Evaluation of the diagnostic indices and clinical utility of qualitative cardiodetect® test kit in diagnosis of ami within 12 hours of onset of chest pain in the emergency department

INTRODUCTION: Cardiac biomarkers may be invaluable in establishing the diagnosis of acute myocardial infarction (AMI) in the ED setting.
OBJECTIVE: To assess the diagnostic indices of the Cardio Detect assay and the quantitative cardiac troponin T test, in diagnosing AMI in the ED, according to the time of onset of chest pain.

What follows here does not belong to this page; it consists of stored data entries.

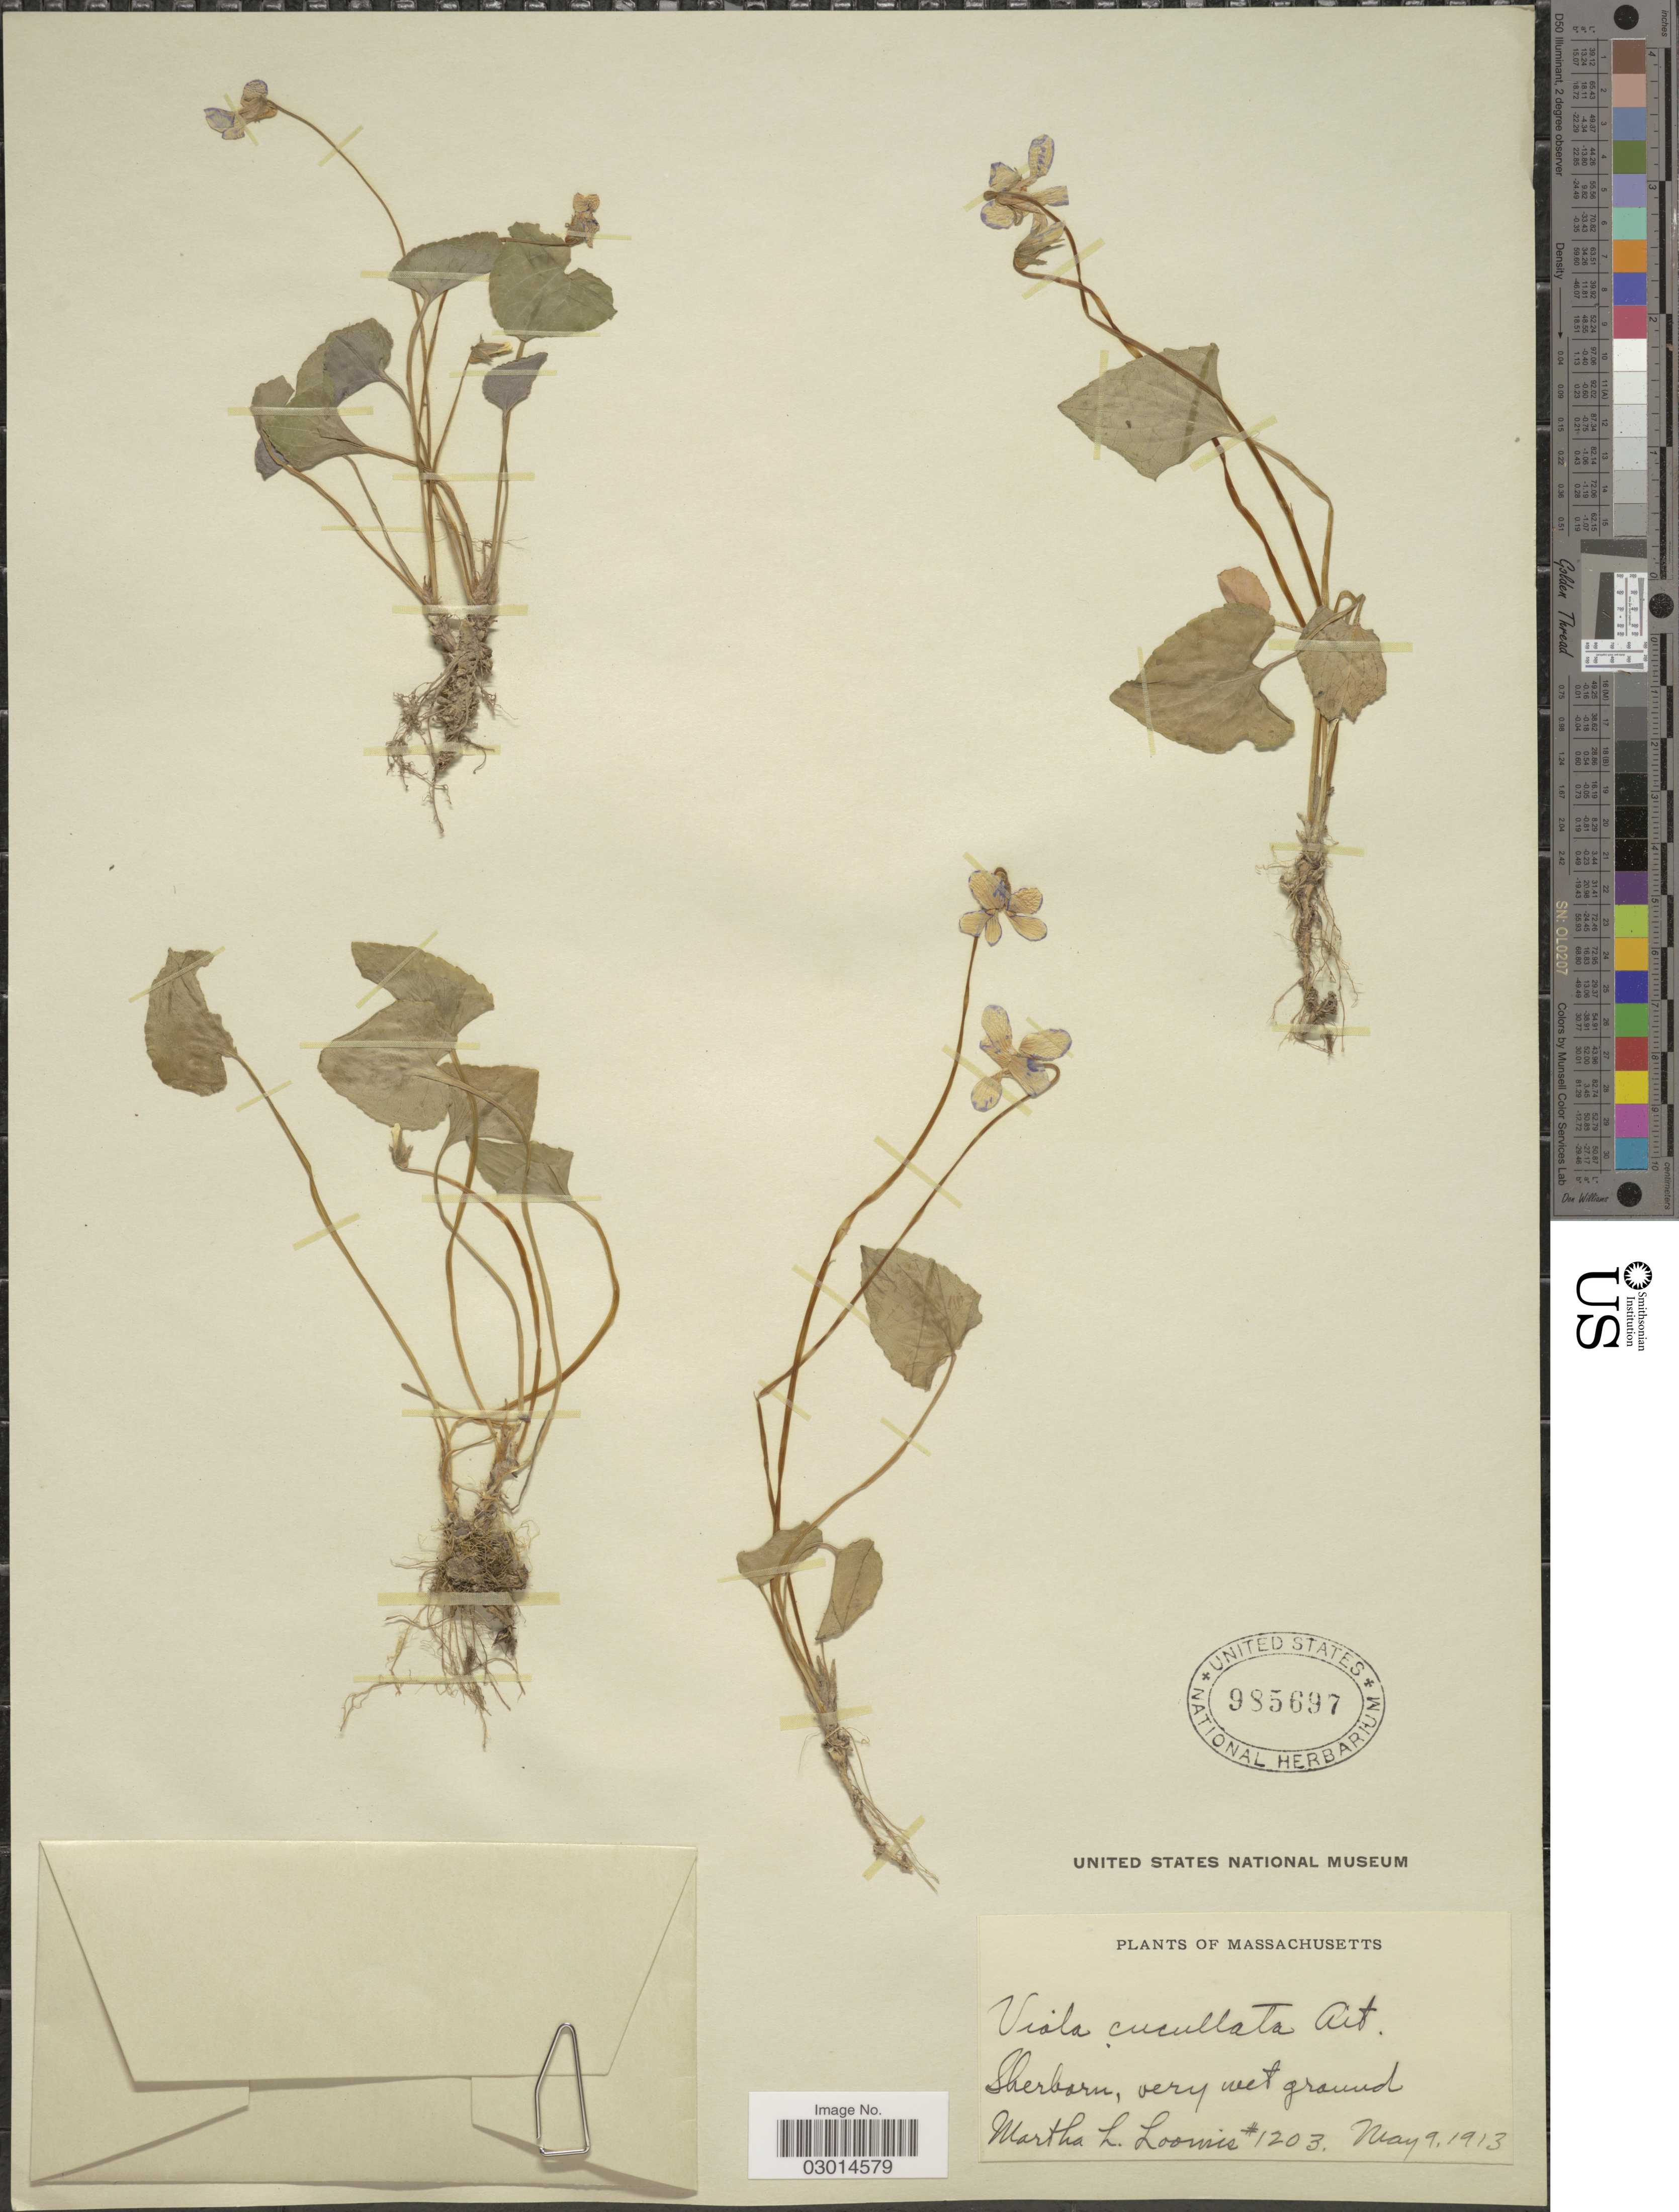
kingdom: Plantae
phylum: Tracheophyta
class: Magnoliopsida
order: Malpighiales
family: Violaceae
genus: Viola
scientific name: Viola cucullata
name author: Aiton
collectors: M. L. Loomis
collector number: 1203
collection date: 1913-05-09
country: United States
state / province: Massachusetts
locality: Sherborn.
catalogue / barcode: US 985697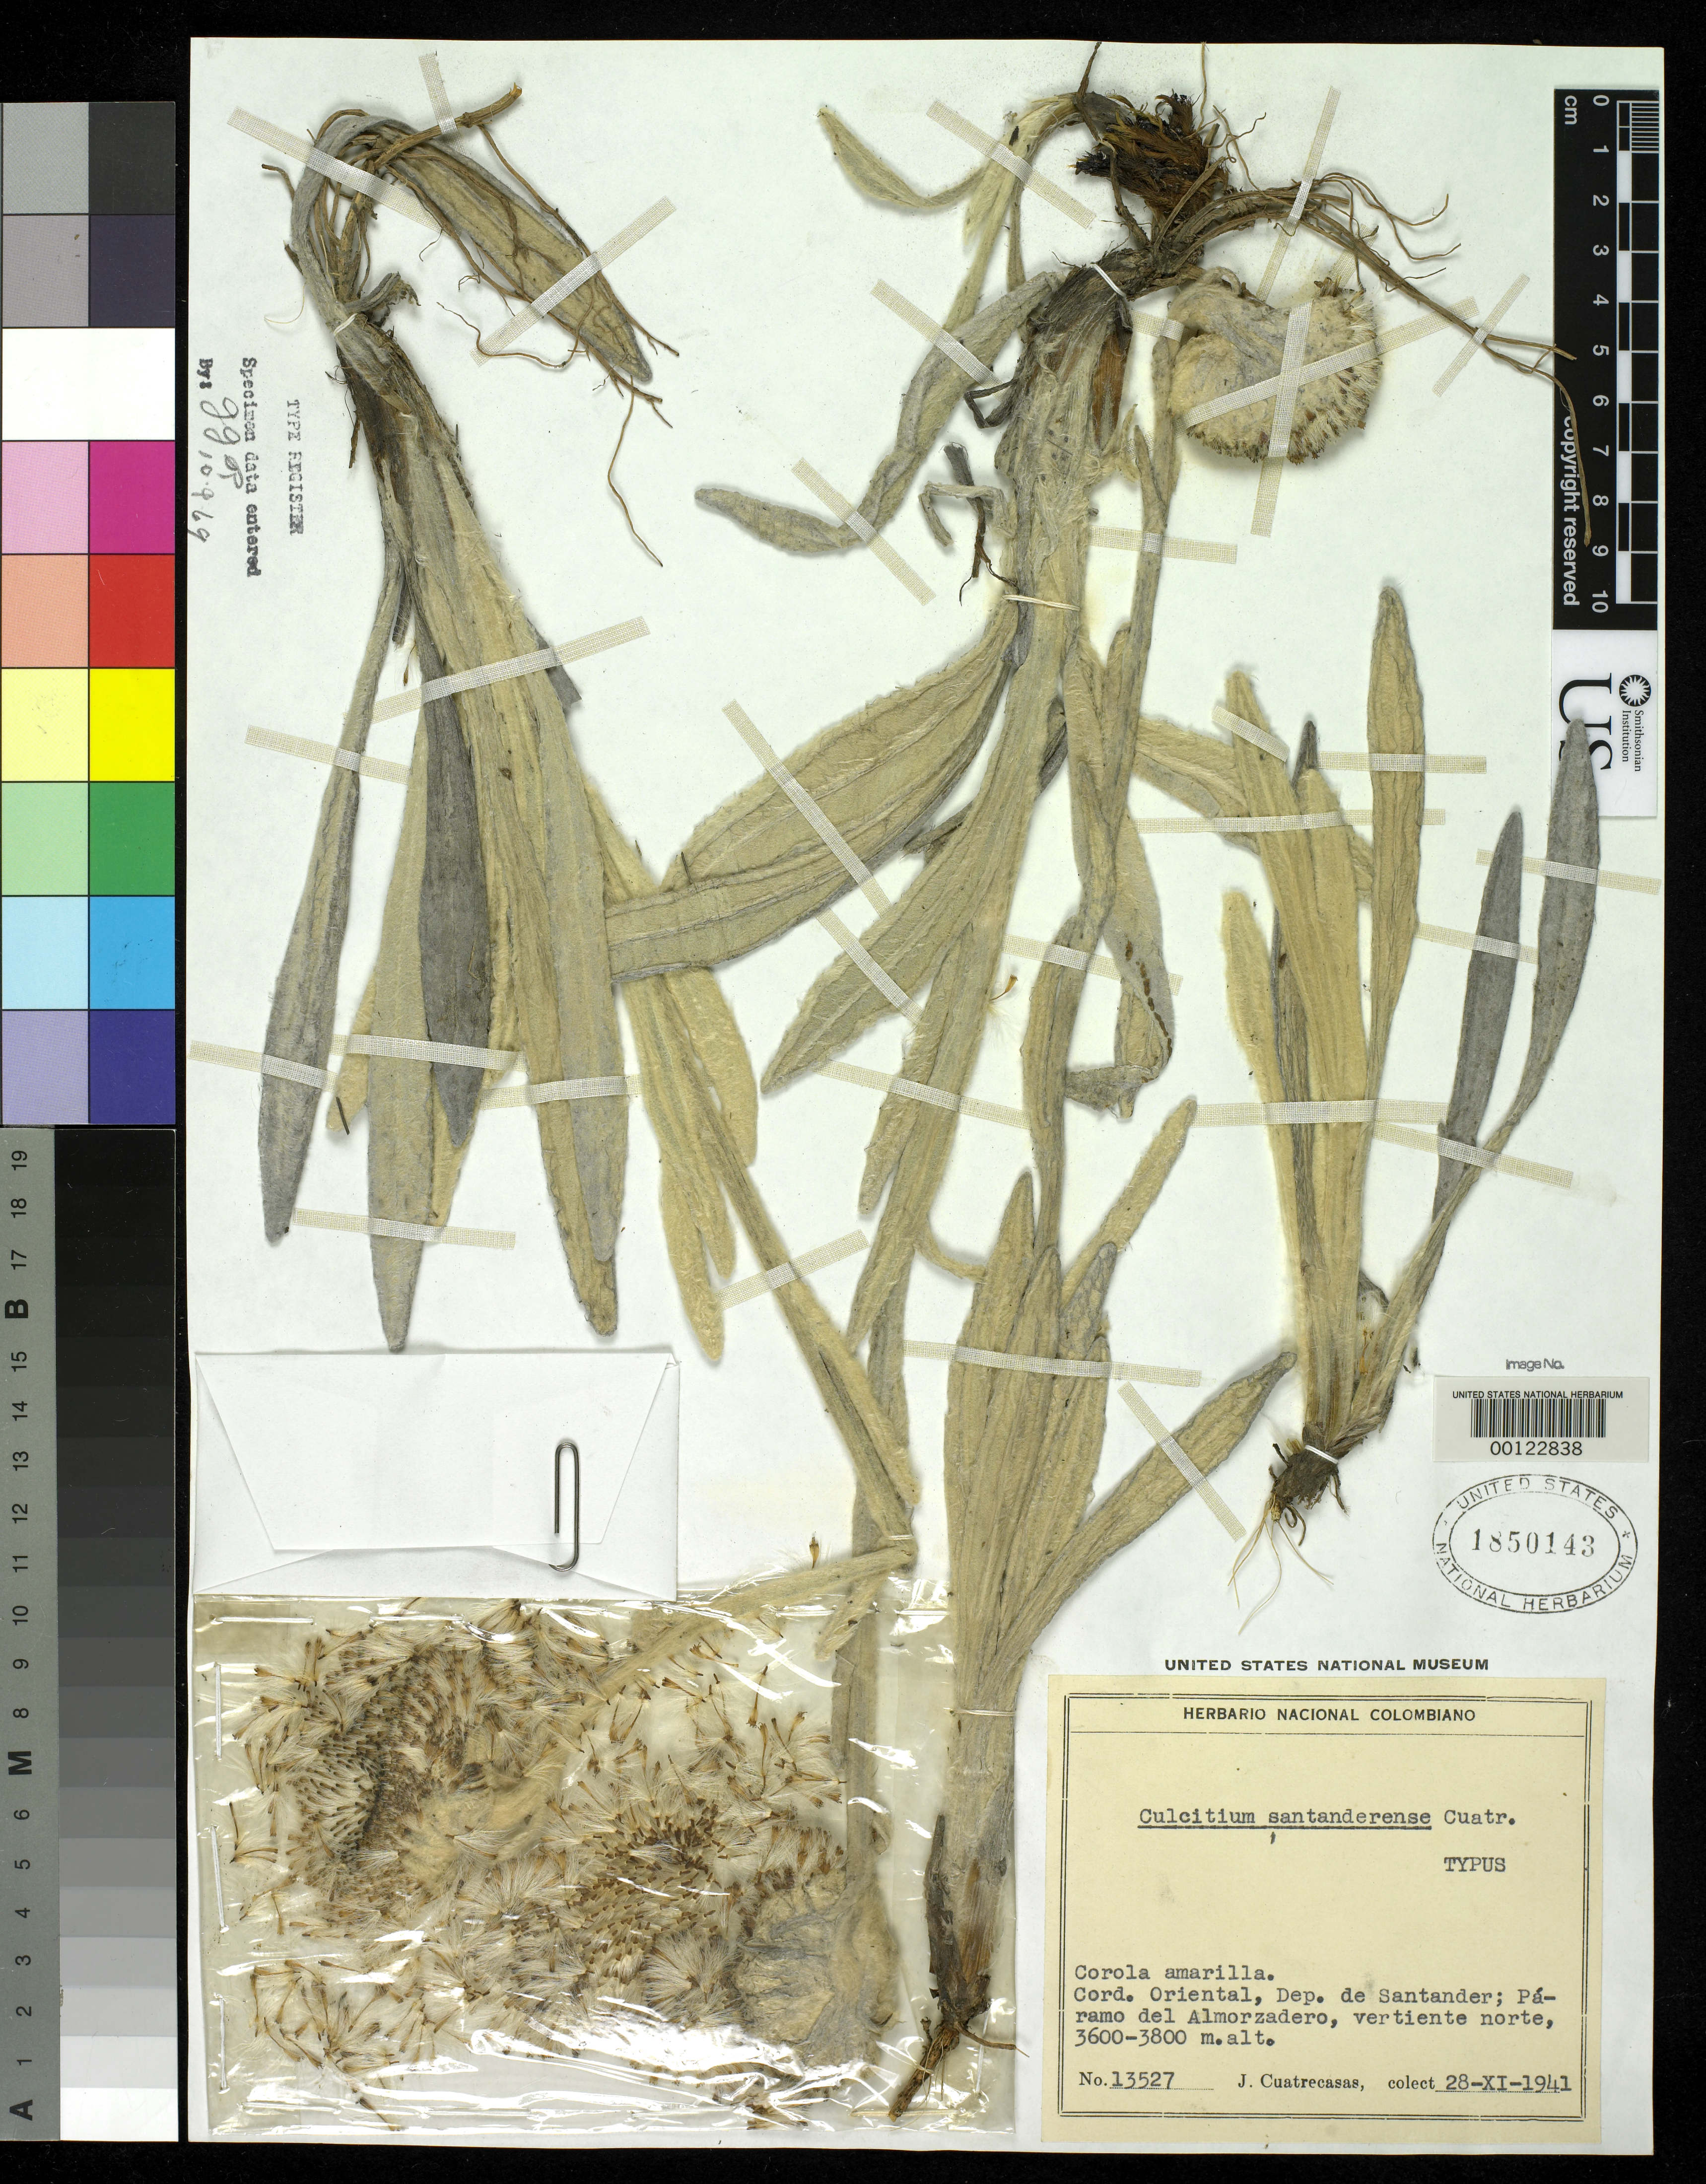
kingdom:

METHODOLOGY: A total of 80 eligible patients presenting with ischemic type chest pain with duration of symptoms within the last 36 h were enrolled. All patients were tested for H-FABP and troponin T at presentation to the ED. A repeated Cardio Detect test was performed 1 h after the initial negative result, and a repeated troponin T test was also performed 8-12 h after an initial negative result. The diagnostic indices [sensitivity, specificity, positive predictive value, negative predictive value, receiver operating curve (ROC)] were analyzed for Cardio Detect and Troponin T (individually and in combination) and also for the repeat Cardio Detect test. Data entry and analysis were performed using SPSS version 12.0 and Analyze-it software.
RESULTS: The Cardio Detect test was more sensitive and had a higher NPV than the troponin T (TnT) test during the first 12 h of onset of chest pain. The repeat Cardio Detect had better sensitivity and NPV than the initial Cardio Detect. The sensitivity and NPV of the combination test (Cardio Detect and troponin T) were also superior to each test performed individually.
CONCLUSION: The Cardio Detect test is more sensitive and has a better NPV than the troponin T test during the first 12 h of AMI. It may be used to rule out myocardial infarction during the early phase of ischemic chest pain.